Professor Robert Asen‘s book Invoking the Invisible Hand: Social Security and the Privatization Debates (Michigan State University Press, 2009) was recently selected as the winner of the 2011 Kohrs-Campbell Prize in Rhetorical Criticism. The prize was awarded to Professor Asen earlier this month in a ceremony at the National Communication Association 97th Annual Convention in New Orleans.
The Kohrs-Campbell Prize, which was established through the generosity of prominent rhetoricians Karlyn Kohrs Campbell and Paul Newell Campbell, is awarded biennially for a book-length manuscript published through the Michigan State University Press, home to the prestigious Rhetoric & Public Affairs Series. The award is designed to support original research and scholarship of the highest quality in the field of rhetorical criticism, and it is among only a few such honors available to American scholars practicing the study of rhetoric and rhetorical criticism.

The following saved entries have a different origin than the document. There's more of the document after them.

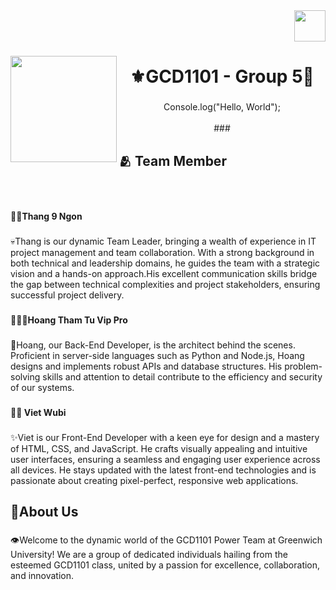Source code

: <div align="right">
  <img height="50" src="https://cdn.haitrieu.com/wp-content/uploads/2022/12/Logo-Truong-Dai-hoc-Greenwich-Viet-Nam.png"  />
</div>

###

<img align="left" height="170" src="https://camo.githubusercontent.com/62da68eb62b1e5f175f7d1f0191dd89a653d7908feb22d37d4a0ab07365d6791/68747470733a2f2f6d656469612e67697068792e636f6d2f6d656469612f4d3967624264396e6244724f5475314d71782f67697068792e676966"  />

###

<h1 align="center">⚜️GCD1101 - Group 5🚀</h1>

###

<p align="center">Console.log("Hello, World");<br><br>
###</p>

###

<h2 align="left">🫂  Team Member</h2>

###

<br clear="both">

<h4 align="left">🤴🏽Thang 9 Ngon</h4>

###

<p align="left">💀Thang is our dynamic Team Leader, bringing a wealth of experience in IT project management and team collaboration. With a strong background in both technical and leadership domains, he guides the team with a strategic vision and a hands-on approach.His excellent communication skills bridge the gap between technical complexities and project stakeholders, ensuring successful project delivery.</p>

###

<h4 align="left">🕵🏽‍♀️Hoang Tham Tu Vip Pro</h4>

###

<p align="left">👾Hoang, our Back-End Developer, is the architect behind the scenes. Proficient in server-side languages such as Python and Node.js, Hoang designs and implements robust APIs and database structures. His problem-solving skills and attention to detail contribute to the efficiency and security of our systems.</p>

###

<h4 align="left">🥷🏽 Viet Wubi</h4>

###

<p align="left">✨Viet is our Front-End Developer with a keen eye for design and a mastery of HTML, CSS, and JavaScript. He crafts visually appealing and intuitive user interfaces, ensuring a seamless and engaging user experience across all devices. He stays updated with the latest front-end technologies and is passionate about creating pixel-perfect, responsive web applications.</p>

###

<h2 align="left">🧾About Us</h2>

###

<p align="left">👁️Welcome to the dynamic world of the GCD1101 Power Team at Greenwich University! We are a group of dedicated individuals hailing from the esteemed GCD1101 class, united by a passion for excellence, collaboration, and innovation.</p>

###
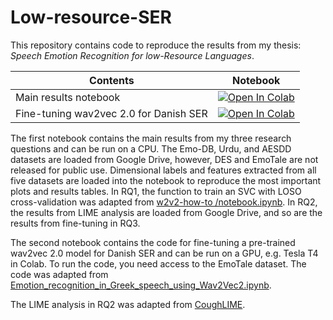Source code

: # Low-resource-SER

This repository contains code to reproduce the results from my thesis: _Speech Emotion Recognition for low-Resource Languages_.

| Contents                                     | Notebook                                                                                                                                                                                                            |
|------------------------------------------|---------------------------------------------------------------------------------------------------------------------------------------------------------------------------------------------------------------------|
| Main results notebook | [![Open In Colab](https://colab.research.google.com/assets/colab-badge.svg)](https://colab.research.google.com/drive/18DiGSut_kUQjf5N97L0oElmXZ-ag0lAG?usp=sharing) |
| Fine-tuning wav2vec 2.0 for Danish SER | [![Open In Colab](https://colab.research.google.com/assets/colab-badge.svg)](https://colab.research.google.com/drive/1e0jXJnh-3AuOVrg-WfKR-SBlcfpcH4lh?usp=sharing) |

The first notebook contains the main results from my three research questions and can be run on a CPU. The Emo-DB, Urdu, and AESDD datasets are loaded from Google Drive, however, DES and EmoTale are not released for public use. Dimensional labels and features extracted from all five datasets are loaded into the notebook to reproduce the most important plots and results tables. In RQ1, the function to train an SVC with LOSO cross-validation was adapted from [w2v2-how-to
/notebook.ipynb](https://github.com/audeering/w2v2-how-to/blob/main/notebook.ipynb). In RQ2, the results from LIME analysis are loaded from Google Drive, and so are the results from fine-tuning in RQ3. 

The second notebook contains the code for fine-tuning a pre-trained wav2vec 2.0 model for Danish SER and can be run on a GPU, e.g. Tesla T4 in Colab. To run the code, you need access to the EmoTale dataset. The code was adapted from [Emotion_recognition_in_Greek_speech_using_Wav2Vec2.ipynb](https://github.com/m3hrdadfi/soxan/blob/main/notebooks/Emotion_recognition_in_Greek_speech_using_Wav2Vec2.ipynb).

The LIME analysis in RQ2 was adapted from [CoughLIME](https://github.com/glam-imperial/CoughLIME).
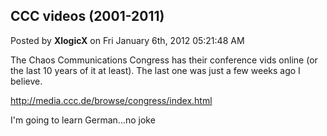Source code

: ## CCC videos (2001-2011)
Posted by **XlogicX** on Fri January 6th, 2012 05:21:48 AM

The Chaos Communications Congress has their conference vids online (or the last 10 years of it at least). The last one was just a few weeks ago I believe.

<!-- m --><a class="postlink" href="http://media.ccc.de/browse/congress/index.html">http://media.ccc.de/browse/congress/index.html</a><!-- m -->

I'm going to learn German...no joke
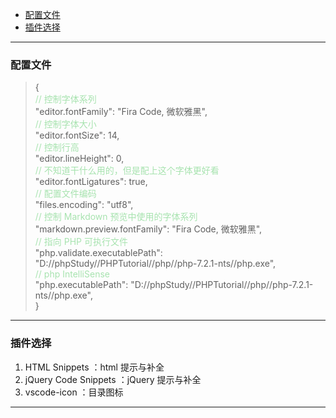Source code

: <!-- TOC -->

- [配置文件](#配置文件)
- [插件选择](#插件选择)

<!-- /TOC -->

---

### 配置文件
> {    
> <font color="#A7E3AF">// 控制字体系列</font>  
> "editor.fontFamily": "Fira Code, 微软雅黑",  
> <font color="#A7E3AF">// 控制字体大小</font>  
> "editor.fontSize": 14,  
> <font color="#A7E3AF">// 控制行高</font>  
> "editor.lineHeight": 0,  
> <font color="#A7E3AF">// 不知道干什么用的，但是配上这个字体更好看</font>  
> "editor.fontLigatures": true,  
> <font color="#A7E3AF">// 配置文件编码</font>  
> "files.encoding": "utf8",  
> <font color="#A7E3AF">// 控制 Markdown 预览中使用的字体系列</font>  
> "markdown.preview.fontFamily": "Fira Code, 微软雅黑",  
> <font color="#A7E3AF">// 指向 PHP 可执行文件</font>  
> "php.validate.executablePath": "D://phpStudy//PHPTutorial//php//php-7.2.1-nts//php.exe",  
> <font color="#A7E3AF">// php IntelliSense</font>  
> "php.executablePath": "D://phpStudy//PHPTutorial//php//php-7.2.1-nts//php.exe",  
> }
---

### 插件选择
1. HTML Snippets ：html 提示与补全
2. jQuery Code Snippets ：jQuery 提示与补全
3. vscode-icon ：目录图标
---
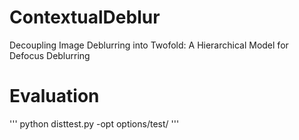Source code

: # ContextualDeblur
Decoupling Image Deblurring into Twofold: A Hierarchical Model for Defocus Deblurring

# Evaluation
'''
python disttest.py -opt options/test/
'''
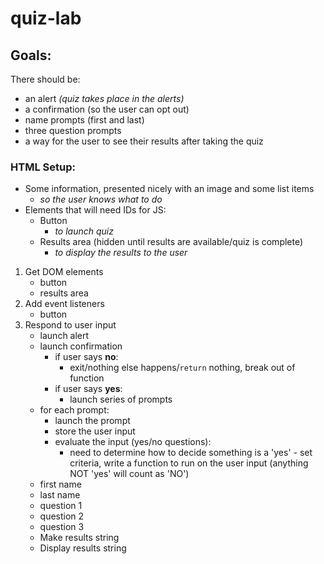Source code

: # quiz-lab

## Goals:
There should be:
- an alert *(quiz takes place in the alerts)*
- a confirmation (so the user can opt out)
- name prompts (first and last)
- three question prompts
- a way for the user to see their results after taking the quiz

### HTML Setup:
- Some information, presented nicely with an image and some list items
	- *so the user knows what to do*
- Elements that will need IDs for JS:
	- Button
		- *to launch quiz*
	- Results area (hidden until results are available/quiz is complete)
		- *to display the results to the user*

1. Get DOM elements
	- button
	- results area
2. Add event listeners
	- button
3. Respond to user input
	- launch alert
	- launch confirmation
		- if user says **no**:
			- exit/nothing else happens/`return` nothing, break out of function
		- if user says **yes**:
			- launch series of prompts
	- for each prompt:
		- launch the prompt
		- store the user input
		- evaluate the input (yes/no questions):
			- need to determine how to decide something is a 'yes' - set criteria, write a function to run on the user input (anything NOT 'yes' will count as 'NO')
	- first name
	- last name
	- question 1
	- question 2
	- question 3
	- Make results string
	- Display results string
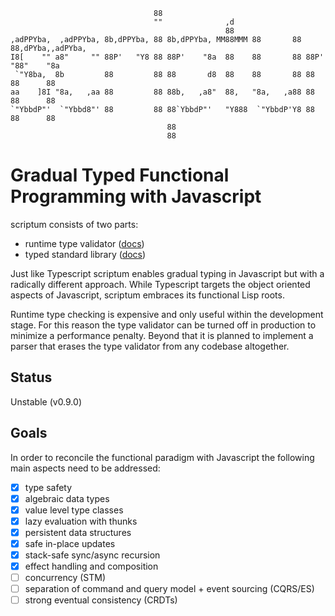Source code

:                                     88                                                    
                                    ""              ,d                                    
                                                    88                                    
    ,adPPYba,  ,adPPYba, 8b,dPPYba, 88 8b,dPPYba, MM88MMM 88       88 88,dPYba,,adPYba,   
    I8[    "" a8"     "" 88P'   "Y8 88 88P'    "8a  88    88       88 88P'   "88"    "8a  
     `"Y8ba,  8b         88         88 88       d8  88    88       88 88      88      88  
    aa    ]8I "8a,   ,aa 88         88 88b,   ,a8"  88,   "8a,   ,a88 88      88      88  
    `"YbbdP"'  `"Ybbd8"' 88         88 88`YbbdP"'   "Y888  `"YbbdP'Y8 88      88      88  
                                       88                                                 
                                       88                                                 
                                   
# Gradual Typed Functional Programming with Javascript

scriptum consists of two parts:

* runtime type validator ([docs](https://github.com/kongware/scriptum/blob/master/type-validator.md))
* typed standard library ([docs](https://github.com/kongware/scriptum/blob/master/library.md))

Just like Typescript scriptum enables gradual typing in Javascript but with a radically different approach. While Typescript targets the object oriented aspects of Javascript, scriptum embraces its functional Lisp roots.

Runtime type checking is expensive and only useful within the development stage. For this reason the type validator can be turned off in production to minimize a performance penalty. Beyond that it is planned to implement a parser that erases the type validator from any codebase altogether.

## Status

Unstable (v0.9.0)

## Goals

In order to reconcile the functional paradigm with Javascript the following main aspects need to be addressed:

- [x] type safety
- [x] algebraic data types
- [x] value level type classes
- [x] lazy evaluation with thunks
- [x] persistent data structures
- [x] safe in-place updates
- [x] stack-safe sync/async recursion
- [x] effect handling and composition
- [ ] concurrency (STM)
- [ ] separation of command and query model + event sourcing (CQRS/ES)
- [ ] strong eventual consistency (CRDTs)
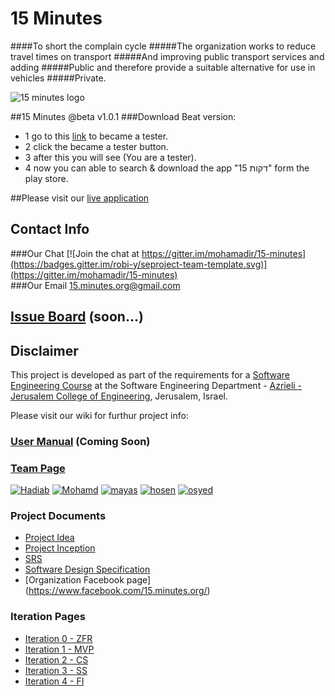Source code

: 

# 15 Minutes
####To short the complain cycle
#####The organization works to reduce travel times on transport
#####And improving public transport services and adding
#####Public and therefore provide a suitable alternative for use in vehicles
#####Private.
<br />


![15 minutes logo](https://github.com/mohamadir/15-minutes/blob/master/project/logo.png)

##15 Minutes @beta v1.0.1
###Download Beat version: 
- 1 go to this [link](https://play.google.com/apps/testing/com.app15minutes.app15min) to became a tester.
- 2 click the became a tester button. 
- 3 after this you will see (You are a tester).
- 4 now you can able to search & download the app "15 דקות" form the play store.

##Please visit our [live application](https://15-minutes-server.azurewebsites.net/)

## Contact Info
###Our Chat
[![Join the chat at https://gitter.im/mohamadir/15-minutes](https://badges.gitter.im/robi-y/seproject-team-template.svg)](https://gitter.im/mohamadir/15-minutes)
<br />
###Our Email
15.minutes.org@gmail.com


## [Issue Board](https://huboard.com/robi-y/seproject-team-template#/) (soon...)

## Disclaimer
This project is developed as part of the requirements for a [Software Engineering Course](https://github.com/jce-il/se-class/wiki) at the Software Engineering Department - [Azrieli - Jerusalem College of Engineering](http://www.jce.ac.il/), Jerusalem, Israel.

Please visit our wiki for furthur project info: 

### [User Manual](../../wiki/user-manual) (Coming Soon)

### [Team Page](../../wiki/team)
[![Hadiab](https://avatars2.githubusercontent.com/u/8047742?v=3&u=cb3649ac4510b5df3fbec80caef9f32f992263c6&s=140)](https://github.com/hadiab)
[![Mohamd](https://avatars3.githubusercontent.com/u/17565537?v=3&u=447f3952a4221744da8803cfb4599dddcf033a86&s=140)](https://github.com/mohamadir)
[![mayas]()](https://github.com/mayasma)
[![hosen](https://avatars0.githubusercontent.com/u/17565534?v=3&u=3830bc7eeef96087d0bdda7d0feb784f0feec245&s=140)](https://github.com/hosenja)
[![osyed](https://avatars3.githubusercontent.com/u/17565547?v=3&u=4725c9270895a13711af0c4785dd0c3b68047bc1&s=140)](https://github.com/osyejda)


### Project Documents
- [Project Idea](../../wiki/idea)
- [Project Inception](../../wiki/Project-Inception-and-Planing)
- [SRS](https://docs.google.com/document/d/1aWuRR5wPazvdNnR78T3rhJyu5o6wizhHf5sQ3-4jaDs/edit)
- [Software Design Specification](../../wiki/sds)
- [Organization Facebook page] (https://www.facebook.com/15.minutes.org/)

### Iteration Pages
- [Iteration 0 - ZFR](https://github.com/mohamadir/15-minutes/wiki/ZFR)
- [Iteration 1 - MVP](https://github.com/mohamadir/15-minutes/wiki/MVP)
- [Iteration 2 - CS](https://github.com/mohamadir/15-minutes/wiki/CS)
- [Iteration 3 - SS](https://github.com/mohamadir/15-minutes/wiki/SS)
- [Iteration 4 - FI](https://github.com/mohamadir/15-minutes/wiki/FI)
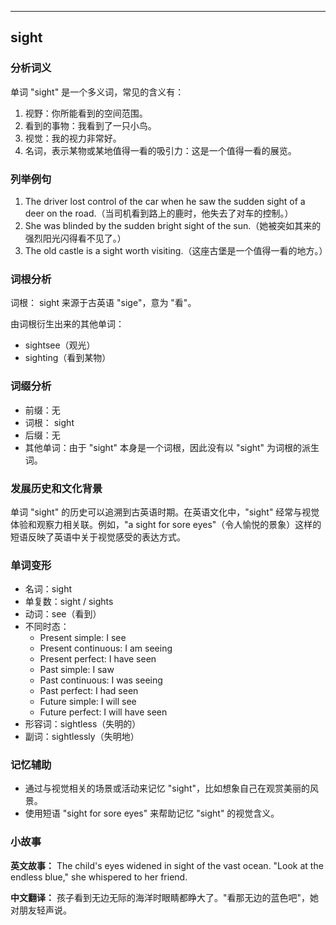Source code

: 
---------------
## sight
### 分析词义
单词 "sight" 是一个多义词，常见的含义有：
1. 视野：你所能看到的空间范围。
2. 看到的事物：我看到了一只小鸟。
3. 视觉：我的视力非常好。
4. 名词，表示某物或某地值得一看的吸引力：这是一个值得一看的展览。

### 列举例句
1. The driver lost control of the car when he saw the sudden sight of a deer on the road.（当司机看到路上的鹿时，他失去了对车的控制。）
2. She was blinded by the sudden bright sight of the sun.（她被突如其来的强烈阳光闪得看不见了。）
3. The old castle is a sight worth visiting.（这座古堡是一个值得一看的地方。）

### 词根分析
词根： sight 来源于古英语 "sige"，意为 "看"。

由词根衍生出来的其他单词：
- sightsee（观光）
- sighting（看到某物）

### 词缀分析
- 前缀：无
- 词根： sight
- 后缀：无
- 其他单词：由于 "sight" 本身是一个词根，因此没有以 "sight" 为词根的派生词。

### 发展历史和文化背景
单词 "sight" 的历史可以追溯到古英语时期。在英语文化中，"sight" 经常与视觉体验和观察力相关联。例如，"a sight for sore eyes"（令人愉悦的景象）这样的短语反映了英语中关于视觉感受的表达方式。

### 单词变形
- 名词：sight
- 单复数：sight / sights
- 动词：see（看到）
- 不同时态：
  - Present simple: I see
  - Present continuous: I am seeing
  - Present perfect: I have seen
  - Past simple: I saw
  - Past continuous: I was seeing
  - Past perfect: I had seen
  - Future simple: I will see
  - Future perfect: I will have seen
- 形容词：sightless（失明的）
- 副词：sightlessly（失明地）

### 记忆辅助
- 通过与视觉相关的场景或活动来记忆 "sight"，比如想象自己在观赏美丽的风景。
- 使用短语 "sight for sore eyes" 来帮助记忆 "sight" 的视觉含义。

### 小故事
**英文故事：**
The child's eyes widened in sight of the vast ocean. "Look at the endless blue," she whispered to her friend.

**中文翻译：**
孩子看到无边无际的海洋时眼睛都睁大了。"看那无边的蓝色吧"，她对朋友轻声说。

Professor Asen has been with the Communication Arts department in the Rhetoric area since 1999. His research explores public policy debate and public sphere theory, in particular the relationships between social and economic inequality and public deliberation. He is also an affiliate at the Institute for Research on Poverty (IRP) at UW-Madison. Invoking the Invisible Hand is his second book, following 2002’s Visions of Poverty: Welfare Policy and Political Imagination (Michigan State University Press) and a pair of edited volumes. Last year, Professor Asen won the National Communication Association’s Winans-Wichelns Award for Distinguished Scholarship in Rhetoric and Public Address, also for Invoking the Invisible Hand.